Optoelectronics is the branch of electronics that deals with the interaction between light and electronic devices. Optoelectronic devices are used in various applications across a wide range of industries. For instance, optoelectronic devices play a critical role in communication systems, including fiber-optic communication, which enables high-speed data transmission over long distances. Moreover, optoelectronic devices can convert light energy into electrical energy, which is useful for a variety of applications. For example, solar cells use photovoltaic materials to convert sunlight into electricity. Furthermore, optoelectronics is widely used in sensing applications, such as in optical sensors, which can detect changes in light intensity, color, or polarization. These sensors can be used in various applications such as biomedical devices, environmental monitoring, and security systems. With the advances in the optoelectronic field, the need to improve the performance of the existing optoelectronic devices has increased, leading to more and more research in this direction.
The design and fabrication of next-generation optoelectronic devices with the desired performance requires attractive materials with fascinating properties like Moire superlattice and quantum spin Hall effect. Among them, two-dimensional (2D) transition metal dichalcogenide (TMDC) monolayers, particularly WS2, MoS2, MoSe2 and WSe2, have drawn significant research attention as potential candidates for next-generation optoelectronics. TMDCs are known to exhibit controllable atomic thickness and bandgap and strong Coulomb interactions. To this end, TMDC monolayers are dominated by excitons, resulting in Rydberg-like excitonic states below the free quasiparticle band gap.
The precise knowledge of high-order Rydberg excitonic states is of extreme significance for the theoretical and fundamental understanding of the many-electronic effects as well as for enhanced device applications. Presently, linear optical spectroscopy is widely used to probe the effects of bright excitonic states. In contrast, dark excitonic states whose properties cannot be observed using linear optical spectroscopy require nonlinear optical (NLO) spectroscopy. Due to the excitonic enhancement effect, many NLO techniques have been used to explore the Rydberg series of excitonic states in TMDCs. Coupling NLO with a plasmonic cavity could reduce the excitonic line width to improve the spectral resolution of TMDCs and ensure an adequate signal-to-noise ratio. However, this possibility remains underexplored, especially at room temperature.
Herein, a group of researchers from National University of Singapore led by Professor Qing-Hua Xu designed a hybrid nanostructure of monolayer WS2 integrated with plasmonic cavity. The excitonic Rydberg states and the properties of the monolayer WS2 were probed using NLO spectroscopy at room temperature. Their work is currently published in the research journal, ACS Nano.
The researchers reported narrowed line widths of NLO excitation spectra, stronger excitonic resonance effects and significant enhancement in the NLO responses when WS2 monolayer was placed in the designed plasmonic cavity, and the fundamental excitation states and excitation wavelengths of the WS2 monolayer matched the wavelengths of the plasmonic cavity. In the optimized cavity structure, two-photon photoluminescence, second harmonic generation and third harmonic generation achieved remarkable optimum enhancement 1000, 3000 and 3800, respectively. Second- and third harmonic generations achieved a maximum conversion efficiency of 1.6 × 10-5 and 5.4 × 10-7, respectively, in the cavity.

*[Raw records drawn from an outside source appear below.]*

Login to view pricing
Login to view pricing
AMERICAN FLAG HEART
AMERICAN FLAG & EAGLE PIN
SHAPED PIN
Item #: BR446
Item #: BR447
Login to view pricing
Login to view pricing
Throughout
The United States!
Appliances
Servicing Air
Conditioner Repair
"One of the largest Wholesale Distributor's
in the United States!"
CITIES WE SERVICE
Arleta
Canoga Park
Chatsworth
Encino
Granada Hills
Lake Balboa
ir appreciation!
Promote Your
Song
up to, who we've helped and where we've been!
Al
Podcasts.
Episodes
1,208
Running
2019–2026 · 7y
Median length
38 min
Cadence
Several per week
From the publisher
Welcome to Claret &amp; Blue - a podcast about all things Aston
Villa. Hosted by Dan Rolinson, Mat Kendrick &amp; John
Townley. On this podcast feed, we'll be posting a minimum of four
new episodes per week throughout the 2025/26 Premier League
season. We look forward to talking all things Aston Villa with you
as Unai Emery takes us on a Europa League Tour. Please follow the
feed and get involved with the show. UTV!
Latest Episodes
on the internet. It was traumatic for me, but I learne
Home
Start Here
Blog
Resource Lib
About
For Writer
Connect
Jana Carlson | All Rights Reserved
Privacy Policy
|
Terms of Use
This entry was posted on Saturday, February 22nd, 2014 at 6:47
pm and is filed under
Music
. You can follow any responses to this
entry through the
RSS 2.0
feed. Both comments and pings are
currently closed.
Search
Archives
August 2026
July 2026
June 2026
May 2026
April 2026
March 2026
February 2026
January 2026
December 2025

The main advantage of the plasmon-enhanced NLO responses was also attributed to the effects of enhanced excitonic resonance characterized by the narrowing of the line width of the second harmonic generation NLO excitation spectra. As a result, remarkable improvement in the signal-to-noise ratio and enhanced spectral resolution was reported, allowing the distinguishing between the discrete excitonic states and small energy differences at room temperature. Additionally, combining the three complementary NLO techniques and linear optical spectroscopy made it possible to accurately determine the energies of Rydberg excitonic states A, B, C and D excitons of WS2 monolayer. This further allowed the calculation of the quasiparticle bandgap and the exciton binding energy.
In summary, the study demonstrated the advantages of integrating a plasmonic cavity with nanostructure monolayer WS2, including its benefits in investigating its NLO properties at a single particle level. It allowed precise probing of both dark and bright excitonic states of WS2 in the cavity structure at room temperature. In a statement to Advances in Engineering, Professor Qing-Hua Xu explained that plasmon-enhanced NLO spectroscopy is a promising tool for studying high-order Rydberg excitonic states of 2D materials for their extended applications in optoelectronics.
Shi, J., Lin, Z., Zhu, Z., Zhou, J., Xu, G. Q., & Xu, Q.-H. (2022). Probing Excitonic Rydberg States by Plasmon Enhanced Nonlinear Optical Spectroscopy in Monolayer WS2 at Room Temperature. ACS Nano, 16, 15862–15872.